PROVIDED MATERIAL: Begin
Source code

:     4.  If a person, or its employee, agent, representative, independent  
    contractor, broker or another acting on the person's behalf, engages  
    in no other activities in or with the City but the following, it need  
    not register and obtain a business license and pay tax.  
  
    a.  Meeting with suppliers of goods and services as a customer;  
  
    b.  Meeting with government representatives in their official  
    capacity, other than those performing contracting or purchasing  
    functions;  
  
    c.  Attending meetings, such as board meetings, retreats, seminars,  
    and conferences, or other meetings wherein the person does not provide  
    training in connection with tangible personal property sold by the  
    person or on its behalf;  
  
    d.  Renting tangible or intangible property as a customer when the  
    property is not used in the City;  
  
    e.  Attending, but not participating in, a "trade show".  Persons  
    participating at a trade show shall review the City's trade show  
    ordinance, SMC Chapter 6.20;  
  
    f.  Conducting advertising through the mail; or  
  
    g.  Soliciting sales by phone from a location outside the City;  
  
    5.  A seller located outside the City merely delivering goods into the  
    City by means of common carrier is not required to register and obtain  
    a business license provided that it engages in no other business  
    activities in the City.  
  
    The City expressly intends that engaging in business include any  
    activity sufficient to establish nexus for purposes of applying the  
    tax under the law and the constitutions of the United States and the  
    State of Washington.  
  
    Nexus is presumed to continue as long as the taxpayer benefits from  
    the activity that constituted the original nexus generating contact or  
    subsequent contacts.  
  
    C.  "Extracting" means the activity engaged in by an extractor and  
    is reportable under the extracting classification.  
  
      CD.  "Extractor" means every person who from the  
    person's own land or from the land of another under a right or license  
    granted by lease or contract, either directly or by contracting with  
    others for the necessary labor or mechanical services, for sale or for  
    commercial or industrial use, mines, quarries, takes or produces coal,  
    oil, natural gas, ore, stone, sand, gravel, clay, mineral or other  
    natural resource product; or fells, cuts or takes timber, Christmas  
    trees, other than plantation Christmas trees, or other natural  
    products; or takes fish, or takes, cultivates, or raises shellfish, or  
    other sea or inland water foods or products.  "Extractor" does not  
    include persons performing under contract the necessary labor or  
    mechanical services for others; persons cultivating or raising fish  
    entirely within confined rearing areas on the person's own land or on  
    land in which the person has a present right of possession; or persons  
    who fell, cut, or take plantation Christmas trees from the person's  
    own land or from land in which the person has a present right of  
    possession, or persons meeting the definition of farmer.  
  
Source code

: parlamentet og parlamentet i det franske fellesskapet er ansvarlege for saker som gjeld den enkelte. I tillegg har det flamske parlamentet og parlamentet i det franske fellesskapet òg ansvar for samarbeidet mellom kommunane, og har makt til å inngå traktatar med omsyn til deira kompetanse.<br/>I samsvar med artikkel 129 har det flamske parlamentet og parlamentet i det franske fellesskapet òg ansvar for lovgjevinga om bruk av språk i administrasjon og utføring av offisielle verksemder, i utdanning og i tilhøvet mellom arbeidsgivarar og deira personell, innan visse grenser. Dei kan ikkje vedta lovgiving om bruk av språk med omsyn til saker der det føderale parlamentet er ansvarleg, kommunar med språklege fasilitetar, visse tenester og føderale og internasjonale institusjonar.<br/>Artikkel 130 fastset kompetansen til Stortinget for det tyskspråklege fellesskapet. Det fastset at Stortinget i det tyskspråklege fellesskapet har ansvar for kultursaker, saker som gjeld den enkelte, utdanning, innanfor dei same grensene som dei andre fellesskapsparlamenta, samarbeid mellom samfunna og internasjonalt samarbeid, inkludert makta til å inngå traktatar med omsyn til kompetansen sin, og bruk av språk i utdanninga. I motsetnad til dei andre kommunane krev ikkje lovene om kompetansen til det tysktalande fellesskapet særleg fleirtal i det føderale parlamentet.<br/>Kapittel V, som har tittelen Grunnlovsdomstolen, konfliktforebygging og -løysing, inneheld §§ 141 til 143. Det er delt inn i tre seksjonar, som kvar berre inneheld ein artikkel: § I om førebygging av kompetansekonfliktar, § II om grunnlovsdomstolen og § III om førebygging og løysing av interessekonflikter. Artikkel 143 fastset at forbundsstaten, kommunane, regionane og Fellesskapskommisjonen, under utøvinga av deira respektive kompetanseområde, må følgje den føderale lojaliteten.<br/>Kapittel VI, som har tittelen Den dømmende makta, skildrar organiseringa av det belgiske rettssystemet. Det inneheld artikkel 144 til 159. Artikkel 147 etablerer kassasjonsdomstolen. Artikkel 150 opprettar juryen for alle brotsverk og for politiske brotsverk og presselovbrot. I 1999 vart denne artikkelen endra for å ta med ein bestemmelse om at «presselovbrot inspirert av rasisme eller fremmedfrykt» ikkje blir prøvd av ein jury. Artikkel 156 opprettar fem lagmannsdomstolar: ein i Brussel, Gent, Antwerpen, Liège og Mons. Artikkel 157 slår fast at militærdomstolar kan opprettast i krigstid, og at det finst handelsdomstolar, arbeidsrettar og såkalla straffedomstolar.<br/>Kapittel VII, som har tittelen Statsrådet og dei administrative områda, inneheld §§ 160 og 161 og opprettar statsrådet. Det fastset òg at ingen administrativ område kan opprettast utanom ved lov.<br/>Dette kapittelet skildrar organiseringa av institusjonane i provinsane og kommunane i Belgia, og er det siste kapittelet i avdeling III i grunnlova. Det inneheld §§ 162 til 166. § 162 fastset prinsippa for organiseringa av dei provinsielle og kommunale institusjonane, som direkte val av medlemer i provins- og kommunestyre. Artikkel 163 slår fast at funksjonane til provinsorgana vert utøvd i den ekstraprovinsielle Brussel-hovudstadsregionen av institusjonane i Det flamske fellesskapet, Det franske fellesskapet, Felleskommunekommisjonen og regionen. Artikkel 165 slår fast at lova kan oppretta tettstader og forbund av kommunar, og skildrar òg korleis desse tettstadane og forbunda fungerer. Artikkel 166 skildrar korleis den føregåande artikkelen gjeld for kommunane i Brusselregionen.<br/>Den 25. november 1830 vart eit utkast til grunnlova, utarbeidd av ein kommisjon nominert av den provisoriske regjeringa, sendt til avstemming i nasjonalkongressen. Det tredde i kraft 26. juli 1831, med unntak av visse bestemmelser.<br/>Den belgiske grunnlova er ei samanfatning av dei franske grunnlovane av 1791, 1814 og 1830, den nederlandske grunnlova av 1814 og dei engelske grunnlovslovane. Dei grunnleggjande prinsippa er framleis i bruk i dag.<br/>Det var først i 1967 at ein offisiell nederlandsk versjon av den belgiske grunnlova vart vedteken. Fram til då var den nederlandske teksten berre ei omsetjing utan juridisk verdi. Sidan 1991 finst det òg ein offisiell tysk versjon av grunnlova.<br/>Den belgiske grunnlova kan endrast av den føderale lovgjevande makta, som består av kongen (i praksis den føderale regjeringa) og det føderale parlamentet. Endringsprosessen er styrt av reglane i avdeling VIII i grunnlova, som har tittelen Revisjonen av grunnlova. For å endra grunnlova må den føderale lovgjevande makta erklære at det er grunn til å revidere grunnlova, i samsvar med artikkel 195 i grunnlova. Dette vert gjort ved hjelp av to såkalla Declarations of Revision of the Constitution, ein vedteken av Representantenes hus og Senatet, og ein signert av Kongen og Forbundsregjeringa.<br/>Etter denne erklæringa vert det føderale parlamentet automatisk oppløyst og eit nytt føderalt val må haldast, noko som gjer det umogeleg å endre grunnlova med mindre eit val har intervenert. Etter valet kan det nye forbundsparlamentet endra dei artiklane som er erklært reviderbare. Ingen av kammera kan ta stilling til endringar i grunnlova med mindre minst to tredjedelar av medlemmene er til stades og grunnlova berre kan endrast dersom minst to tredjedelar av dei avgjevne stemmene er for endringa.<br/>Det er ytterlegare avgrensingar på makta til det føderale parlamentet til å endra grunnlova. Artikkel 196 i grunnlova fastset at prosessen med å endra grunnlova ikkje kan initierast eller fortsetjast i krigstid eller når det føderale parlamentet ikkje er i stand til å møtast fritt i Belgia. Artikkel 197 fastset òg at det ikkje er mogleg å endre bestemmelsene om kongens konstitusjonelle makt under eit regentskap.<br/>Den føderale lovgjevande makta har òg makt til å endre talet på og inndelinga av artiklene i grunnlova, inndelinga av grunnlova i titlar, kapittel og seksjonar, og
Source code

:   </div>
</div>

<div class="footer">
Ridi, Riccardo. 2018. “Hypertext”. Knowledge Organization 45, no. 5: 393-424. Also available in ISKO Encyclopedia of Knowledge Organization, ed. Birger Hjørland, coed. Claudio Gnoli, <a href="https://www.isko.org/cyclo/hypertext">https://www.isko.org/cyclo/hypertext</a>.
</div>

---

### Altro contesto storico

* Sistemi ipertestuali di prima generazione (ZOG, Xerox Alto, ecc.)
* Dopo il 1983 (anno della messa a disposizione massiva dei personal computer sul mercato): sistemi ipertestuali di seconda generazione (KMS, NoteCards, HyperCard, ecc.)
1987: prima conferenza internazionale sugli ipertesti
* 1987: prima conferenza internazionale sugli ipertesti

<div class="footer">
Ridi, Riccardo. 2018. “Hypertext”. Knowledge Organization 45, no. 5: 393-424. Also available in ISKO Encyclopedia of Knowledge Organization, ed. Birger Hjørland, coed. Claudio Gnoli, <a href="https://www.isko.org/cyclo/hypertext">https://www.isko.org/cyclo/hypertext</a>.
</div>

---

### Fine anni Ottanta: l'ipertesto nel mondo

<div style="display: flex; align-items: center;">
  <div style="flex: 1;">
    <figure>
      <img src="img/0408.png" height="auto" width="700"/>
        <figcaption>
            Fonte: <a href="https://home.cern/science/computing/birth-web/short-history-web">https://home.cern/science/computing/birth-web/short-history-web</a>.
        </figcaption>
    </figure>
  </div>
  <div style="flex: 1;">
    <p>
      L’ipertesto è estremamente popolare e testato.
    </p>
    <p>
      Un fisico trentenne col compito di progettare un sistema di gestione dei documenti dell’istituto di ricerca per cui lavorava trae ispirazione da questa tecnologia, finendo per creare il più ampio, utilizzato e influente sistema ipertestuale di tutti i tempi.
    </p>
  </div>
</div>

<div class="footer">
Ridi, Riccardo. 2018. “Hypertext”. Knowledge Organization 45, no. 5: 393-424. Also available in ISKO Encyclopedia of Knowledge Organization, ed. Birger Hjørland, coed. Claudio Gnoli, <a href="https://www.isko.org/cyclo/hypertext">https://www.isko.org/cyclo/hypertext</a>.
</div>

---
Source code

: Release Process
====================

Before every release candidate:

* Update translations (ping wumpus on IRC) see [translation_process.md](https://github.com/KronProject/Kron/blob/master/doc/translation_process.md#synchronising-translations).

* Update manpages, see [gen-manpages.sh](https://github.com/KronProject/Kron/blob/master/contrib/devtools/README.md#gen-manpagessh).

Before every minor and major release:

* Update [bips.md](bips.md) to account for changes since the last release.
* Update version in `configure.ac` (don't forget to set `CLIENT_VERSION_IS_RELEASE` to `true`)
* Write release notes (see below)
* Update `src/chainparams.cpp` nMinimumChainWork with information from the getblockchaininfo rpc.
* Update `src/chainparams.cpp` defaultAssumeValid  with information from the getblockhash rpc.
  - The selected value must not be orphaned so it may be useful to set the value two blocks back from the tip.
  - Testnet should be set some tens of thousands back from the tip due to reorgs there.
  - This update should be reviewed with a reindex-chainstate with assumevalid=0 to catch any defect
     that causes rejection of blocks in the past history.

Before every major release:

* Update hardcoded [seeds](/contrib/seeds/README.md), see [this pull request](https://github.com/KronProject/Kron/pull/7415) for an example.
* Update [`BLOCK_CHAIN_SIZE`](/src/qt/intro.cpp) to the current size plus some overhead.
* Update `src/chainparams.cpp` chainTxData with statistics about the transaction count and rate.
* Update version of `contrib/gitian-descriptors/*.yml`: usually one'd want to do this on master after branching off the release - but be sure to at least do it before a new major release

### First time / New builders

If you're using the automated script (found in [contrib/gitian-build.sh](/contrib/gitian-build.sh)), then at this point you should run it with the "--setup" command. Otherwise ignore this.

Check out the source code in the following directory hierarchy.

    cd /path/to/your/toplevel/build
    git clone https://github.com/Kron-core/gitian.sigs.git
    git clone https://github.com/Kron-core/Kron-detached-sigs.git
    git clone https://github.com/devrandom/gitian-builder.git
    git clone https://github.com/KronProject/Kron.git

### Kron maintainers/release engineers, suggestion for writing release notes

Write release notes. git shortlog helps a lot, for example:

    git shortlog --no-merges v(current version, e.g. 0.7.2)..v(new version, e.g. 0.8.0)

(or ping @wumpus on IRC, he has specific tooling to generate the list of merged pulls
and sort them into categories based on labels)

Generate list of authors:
PROVIDED MATERIAL: End
**TASK ITEM**
Rewrite the stretch of the data from the line containing "customer when the" through the line containing "outside the City;", substituting "telephone" for "phone" and leaving everything else unchanged.

**SOLUTION TO THIS TASK**
    d.  Renting tangible or intangible property as a customer when the  
    property is not used in the City;  
  
    e.  Attending, but not participating in, a "trade show".  Persons  
    participating at a trade show shall review the City's trade show  
    ordinance, SMC Chapter 6.20;  
  
    f.  Conducting advertising through the mail; or  
  
    g.  Soliciting sales by telephone from a location outside the City;  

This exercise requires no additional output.